Give back every entry, copied exactly.
Material to process Start Marker
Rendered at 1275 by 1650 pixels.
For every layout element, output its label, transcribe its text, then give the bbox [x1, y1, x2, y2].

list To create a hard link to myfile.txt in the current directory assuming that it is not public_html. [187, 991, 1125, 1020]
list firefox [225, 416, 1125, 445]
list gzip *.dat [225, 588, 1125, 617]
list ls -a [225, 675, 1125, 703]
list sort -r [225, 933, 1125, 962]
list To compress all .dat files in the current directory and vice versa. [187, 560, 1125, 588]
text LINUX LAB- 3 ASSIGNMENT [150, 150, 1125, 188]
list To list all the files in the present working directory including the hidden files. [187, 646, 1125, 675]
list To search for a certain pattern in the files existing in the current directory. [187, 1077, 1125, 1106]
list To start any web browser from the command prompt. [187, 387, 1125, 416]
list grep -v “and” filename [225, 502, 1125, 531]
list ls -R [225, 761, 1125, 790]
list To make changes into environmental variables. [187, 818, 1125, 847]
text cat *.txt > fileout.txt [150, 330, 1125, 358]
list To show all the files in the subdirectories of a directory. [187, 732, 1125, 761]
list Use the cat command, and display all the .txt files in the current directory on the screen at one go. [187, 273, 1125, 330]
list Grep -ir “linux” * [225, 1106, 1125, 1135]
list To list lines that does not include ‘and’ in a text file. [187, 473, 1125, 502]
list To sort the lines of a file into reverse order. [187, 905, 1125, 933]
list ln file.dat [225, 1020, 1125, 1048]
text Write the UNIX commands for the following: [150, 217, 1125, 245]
Material to process End Marker
**Result**
Rendered at 1275 by 1650 pixels.
For every layout element, output its label, transcribe its text, then give the bbox [x1, y1, x2, y2].

list To create a hard link to myfile.txt in the current directory assuming that it is not public_html. [187, 991, 1125, 1020]
list firefox [225, 416, 1125, 445]
list gzip *.dat [225, 588, 1125, 617]
list ls -a [225, 675, 1125, 703]
list sort -r [225, 933, 1125, 962]
list To compress all .dat files in the current directory and vice versa. [187, 560, 1125, 588]
text LINUX LAB- 3 ASSIGNMENT [150, 150, 1125, 188]
list To list all the files in the present working directory including the hidden files. [187, 646, 1125, 675]
list To search for a certain pattern in the files existing in the current directory. [187, 1077, 1125, 1106]
list To start any web browser from the command prompt. [187, 387, 1125, 416]
list grep -v “and” filename [225, 502, 1125, 531]
list ls -R [225, 761, 1125, 790]
list To make changes into environmental variables. [187, 818, 1125, 847]
text cat *.txt > fileout.txt [150, 330, 1125, 358]
list To show all the files in the subdirectories of a directory. [187, 732, 1125, 761]
list Use the cat command, and display all the .txt files in the current directory on the screen at one go. [187, 273, 1125, 330]
list Grep -ir “linux” * [225, 1106, 1125, 1135]
list To list lines that does not include ‘and’ in a text file. [187, 473, 1125, 502]
list To sort the lines of a file into reverse order. [187, 905, 1125, 933]
list ln file.dat [225, 1020, 1125, 1048]
text Write the UNIX commands for the following: [150, 217, 1125, 245]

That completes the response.